Cleveland Browns shock NFL, stunning Vikings in week three

After multiple personnel changes on offense, the Browns set a new standard with their best play all season

David Hoffman, Contributing Reporter

The Browns forgot to follow the script laid out for them by pundits everywhere last Sunday, stunning the Minnesota Vikings and their home crowd with a 31-27 victory. Earlier in the week, the Browns traded starting running back Trent Richardson to Indianapolis, seemingly leaving the team devoid of talent on offense.

The dilemma was compounded by an injury to starting quarterback Brandon Weeden, who had to sit out the game after suffering a thumb injury the previous week. Replacing Weeden was journeyman Brian Hoyer, who had previously started only one NFL game in his career.
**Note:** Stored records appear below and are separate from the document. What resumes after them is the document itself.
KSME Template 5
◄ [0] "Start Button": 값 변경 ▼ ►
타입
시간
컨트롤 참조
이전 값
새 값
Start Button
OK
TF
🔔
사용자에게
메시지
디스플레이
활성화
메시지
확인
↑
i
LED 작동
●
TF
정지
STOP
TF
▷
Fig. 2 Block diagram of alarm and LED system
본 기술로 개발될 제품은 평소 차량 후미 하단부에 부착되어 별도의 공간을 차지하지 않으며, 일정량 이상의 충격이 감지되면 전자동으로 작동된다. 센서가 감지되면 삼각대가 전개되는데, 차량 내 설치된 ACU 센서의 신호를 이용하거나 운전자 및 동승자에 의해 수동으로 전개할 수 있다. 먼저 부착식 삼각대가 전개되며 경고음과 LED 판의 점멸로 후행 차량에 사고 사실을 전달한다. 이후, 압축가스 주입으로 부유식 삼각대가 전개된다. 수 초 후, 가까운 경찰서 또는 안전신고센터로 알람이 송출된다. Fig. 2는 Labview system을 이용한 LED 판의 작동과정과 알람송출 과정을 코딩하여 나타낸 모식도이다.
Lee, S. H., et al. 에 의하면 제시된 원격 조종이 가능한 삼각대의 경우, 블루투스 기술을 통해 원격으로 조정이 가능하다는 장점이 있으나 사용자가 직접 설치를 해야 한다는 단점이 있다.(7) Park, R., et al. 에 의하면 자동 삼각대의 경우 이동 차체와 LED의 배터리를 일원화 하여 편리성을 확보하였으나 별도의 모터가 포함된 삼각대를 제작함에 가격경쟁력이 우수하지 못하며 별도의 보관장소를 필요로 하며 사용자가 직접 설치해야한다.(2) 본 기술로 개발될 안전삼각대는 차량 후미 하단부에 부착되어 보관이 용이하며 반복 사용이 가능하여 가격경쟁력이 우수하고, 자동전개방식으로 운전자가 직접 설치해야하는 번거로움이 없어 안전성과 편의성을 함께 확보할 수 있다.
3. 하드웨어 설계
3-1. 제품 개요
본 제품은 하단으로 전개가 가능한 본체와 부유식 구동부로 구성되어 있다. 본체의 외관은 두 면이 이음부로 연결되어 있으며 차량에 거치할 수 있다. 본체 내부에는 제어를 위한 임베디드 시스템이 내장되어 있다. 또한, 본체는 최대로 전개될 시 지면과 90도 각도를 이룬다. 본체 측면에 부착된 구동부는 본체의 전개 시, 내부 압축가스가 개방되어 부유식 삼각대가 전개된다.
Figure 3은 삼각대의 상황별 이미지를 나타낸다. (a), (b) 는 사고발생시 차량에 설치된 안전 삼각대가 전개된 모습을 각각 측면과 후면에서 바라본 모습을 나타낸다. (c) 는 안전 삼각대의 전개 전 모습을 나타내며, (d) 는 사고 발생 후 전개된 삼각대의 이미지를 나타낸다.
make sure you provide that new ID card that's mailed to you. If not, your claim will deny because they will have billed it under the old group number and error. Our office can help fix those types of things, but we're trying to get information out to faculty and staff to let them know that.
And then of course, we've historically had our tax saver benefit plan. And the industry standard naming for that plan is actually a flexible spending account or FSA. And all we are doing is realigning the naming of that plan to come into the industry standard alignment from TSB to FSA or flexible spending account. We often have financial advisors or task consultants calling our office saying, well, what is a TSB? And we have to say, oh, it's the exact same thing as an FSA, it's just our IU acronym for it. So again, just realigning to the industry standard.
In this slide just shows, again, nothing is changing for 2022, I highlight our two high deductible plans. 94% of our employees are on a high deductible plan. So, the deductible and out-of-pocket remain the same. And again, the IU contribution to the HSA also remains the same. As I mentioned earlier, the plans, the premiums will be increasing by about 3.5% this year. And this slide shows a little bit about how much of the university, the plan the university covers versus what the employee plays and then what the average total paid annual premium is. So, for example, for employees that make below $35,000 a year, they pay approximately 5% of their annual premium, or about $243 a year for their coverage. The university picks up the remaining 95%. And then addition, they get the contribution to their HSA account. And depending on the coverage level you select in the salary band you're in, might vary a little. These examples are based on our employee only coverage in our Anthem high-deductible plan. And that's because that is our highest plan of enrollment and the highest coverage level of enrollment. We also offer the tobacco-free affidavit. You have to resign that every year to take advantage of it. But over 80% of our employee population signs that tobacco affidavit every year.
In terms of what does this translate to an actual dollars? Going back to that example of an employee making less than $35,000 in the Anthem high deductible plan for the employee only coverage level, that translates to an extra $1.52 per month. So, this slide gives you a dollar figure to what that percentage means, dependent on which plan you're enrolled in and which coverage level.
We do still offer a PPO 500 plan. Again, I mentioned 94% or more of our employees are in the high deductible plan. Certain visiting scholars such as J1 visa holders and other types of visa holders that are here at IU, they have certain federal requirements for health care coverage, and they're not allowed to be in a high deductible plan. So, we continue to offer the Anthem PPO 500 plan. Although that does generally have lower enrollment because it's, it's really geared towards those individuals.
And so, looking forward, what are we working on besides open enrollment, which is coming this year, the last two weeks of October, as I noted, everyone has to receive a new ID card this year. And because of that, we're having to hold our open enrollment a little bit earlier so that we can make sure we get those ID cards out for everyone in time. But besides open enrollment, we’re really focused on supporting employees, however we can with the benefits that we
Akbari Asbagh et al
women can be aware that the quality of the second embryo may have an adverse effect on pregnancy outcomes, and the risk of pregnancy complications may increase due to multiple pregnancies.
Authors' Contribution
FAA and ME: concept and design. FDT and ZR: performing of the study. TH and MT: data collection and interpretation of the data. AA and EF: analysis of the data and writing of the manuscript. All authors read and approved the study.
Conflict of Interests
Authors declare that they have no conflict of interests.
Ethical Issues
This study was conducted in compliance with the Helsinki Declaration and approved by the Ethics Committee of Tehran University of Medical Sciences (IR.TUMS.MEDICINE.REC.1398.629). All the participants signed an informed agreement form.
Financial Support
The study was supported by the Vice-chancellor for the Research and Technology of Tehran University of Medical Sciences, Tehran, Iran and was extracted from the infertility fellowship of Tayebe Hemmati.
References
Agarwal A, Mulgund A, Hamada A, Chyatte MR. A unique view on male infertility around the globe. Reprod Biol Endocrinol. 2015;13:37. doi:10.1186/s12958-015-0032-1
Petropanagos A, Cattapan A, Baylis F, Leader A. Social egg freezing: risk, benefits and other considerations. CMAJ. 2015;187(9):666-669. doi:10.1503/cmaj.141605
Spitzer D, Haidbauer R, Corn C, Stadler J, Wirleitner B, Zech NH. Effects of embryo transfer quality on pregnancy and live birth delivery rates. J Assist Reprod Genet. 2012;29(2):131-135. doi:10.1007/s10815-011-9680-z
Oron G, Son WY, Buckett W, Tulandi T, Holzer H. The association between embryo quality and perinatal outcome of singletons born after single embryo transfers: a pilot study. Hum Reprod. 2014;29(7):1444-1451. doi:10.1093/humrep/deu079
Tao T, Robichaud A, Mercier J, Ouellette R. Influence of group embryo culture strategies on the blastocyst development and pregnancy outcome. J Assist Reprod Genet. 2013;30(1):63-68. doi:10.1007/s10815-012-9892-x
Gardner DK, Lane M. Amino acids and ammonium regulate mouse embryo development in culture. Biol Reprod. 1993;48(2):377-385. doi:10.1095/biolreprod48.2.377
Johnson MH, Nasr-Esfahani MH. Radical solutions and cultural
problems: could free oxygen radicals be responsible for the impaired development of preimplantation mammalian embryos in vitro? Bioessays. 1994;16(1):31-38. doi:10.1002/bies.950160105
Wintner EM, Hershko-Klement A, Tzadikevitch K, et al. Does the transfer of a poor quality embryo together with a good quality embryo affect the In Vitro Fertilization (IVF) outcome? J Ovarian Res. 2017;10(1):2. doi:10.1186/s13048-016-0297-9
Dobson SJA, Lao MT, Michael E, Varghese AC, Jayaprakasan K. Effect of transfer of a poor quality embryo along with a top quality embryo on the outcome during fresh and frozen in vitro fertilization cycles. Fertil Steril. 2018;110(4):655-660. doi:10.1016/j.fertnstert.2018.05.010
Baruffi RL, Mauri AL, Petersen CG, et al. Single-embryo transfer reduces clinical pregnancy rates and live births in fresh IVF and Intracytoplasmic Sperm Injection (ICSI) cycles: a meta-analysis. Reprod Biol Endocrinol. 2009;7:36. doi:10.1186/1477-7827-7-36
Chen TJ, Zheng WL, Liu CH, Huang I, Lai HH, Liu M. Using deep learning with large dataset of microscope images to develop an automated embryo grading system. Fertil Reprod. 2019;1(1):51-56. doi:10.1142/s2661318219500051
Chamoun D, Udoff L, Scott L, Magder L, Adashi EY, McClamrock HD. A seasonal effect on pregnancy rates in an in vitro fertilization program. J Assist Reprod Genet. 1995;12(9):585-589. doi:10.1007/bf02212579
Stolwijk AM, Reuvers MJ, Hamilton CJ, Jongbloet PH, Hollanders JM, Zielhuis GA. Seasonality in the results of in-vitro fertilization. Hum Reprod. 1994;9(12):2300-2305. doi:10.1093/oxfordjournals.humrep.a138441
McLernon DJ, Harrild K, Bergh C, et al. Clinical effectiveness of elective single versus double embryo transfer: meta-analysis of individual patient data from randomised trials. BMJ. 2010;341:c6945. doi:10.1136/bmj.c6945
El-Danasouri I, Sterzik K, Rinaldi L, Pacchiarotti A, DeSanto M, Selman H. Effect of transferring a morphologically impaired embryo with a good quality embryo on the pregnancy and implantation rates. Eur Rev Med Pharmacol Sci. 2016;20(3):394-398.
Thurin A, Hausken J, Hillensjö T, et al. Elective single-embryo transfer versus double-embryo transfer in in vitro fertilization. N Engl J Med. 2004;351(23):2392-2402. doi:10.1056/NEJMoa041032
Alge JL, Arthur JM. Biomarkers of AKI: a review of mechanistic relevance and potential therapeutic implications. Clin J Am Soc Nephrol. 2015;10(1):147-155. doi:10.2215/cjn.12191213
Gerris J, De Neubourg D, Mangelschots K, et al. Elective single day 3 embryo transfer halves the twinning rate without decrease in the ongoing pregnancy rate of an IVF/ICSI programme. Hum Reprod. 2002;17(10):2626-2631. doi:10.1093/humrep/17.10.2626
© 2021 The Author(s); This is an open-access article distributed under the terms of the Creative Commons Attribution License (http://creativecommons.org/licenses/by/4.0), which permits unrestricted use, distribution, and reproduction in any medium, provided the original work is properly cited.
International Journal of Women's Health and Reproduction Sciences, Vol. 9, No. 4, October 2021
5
Meanwhile the Vikings featured Adrian Peterson, who won the NFL MVP award last season and is universally regarded as the best running back in the league. From fans to pundits and everyone in between, the outcome did not seem to be in doubt; Peterson would burn the Browns for one of his signature big time performances and Hoyer was doomed to fail with no talent to be found in his supporting cast. The Vikings were supposed to blow the Browns out of the water and notch their first win of the season in their home opener.

However, the Browns made it clear to everyone watching the game that they did not receive the memo. Despite falling behind 7-0 early in the game, Hoyer stayed cool and collected to lead the Browns on a touchdown drive to tie the game mere minutes later. The drive was capped by a 47 yard pass to a streaking Josh Gordon, who used his blazing speed to get behind the Vikings secondary and into the end zone.

Gordon, making his season debut, announced his presence in the game by hauling in 10 catches for 146 yards, making both the Browns and his fantasy owners happy. He had been suspended for the first two games of the season for drug abuse but returned with a bang on Sunday. After that performance, no one is accusing the Browns offense of being devoid of talent.

However, Hoyer saved his best moment for last. With less than four minutes to go in the game, the Browns found themselves trailing 27-24 when they got the ball back near midfield. He calmly led the Browns down the field, ultimately finding tight end Jordan Cameron in the end zone with fifty-one seconds remaining to put the Browns back in front.

The Browns’ defense took over from there, adopting a bend-but-don’t-break approach to keep the Vikings from scoring a touchdown of their own. On the last play of the game, defensive tackle Desmond Bryant broke through the barrier that was the Vikings’ offensive line and sacked quarterback Christian Ponder in the backfield to seal the deal. As for Peterson, Cleveland’s defense managed to keep the star running back in check to the tune of 88 yards rushing on 25 carries.

For one day, the Browns provided their fans a glimmer of hope in an otherwise dark time in franchise history. Despite the absence of two of their most notable offensive catalysts, the Browns went out and showed the pundits that they do, in fact, still have talented offensive players on their roster. The forecast for next week’s game against the Cincinnati Bengals should feature more of the same doom and gloom. That’s okay; the Browns are used to being doubted by pundits. After this win, they won’t mind going out and trying to prove them wrong once again.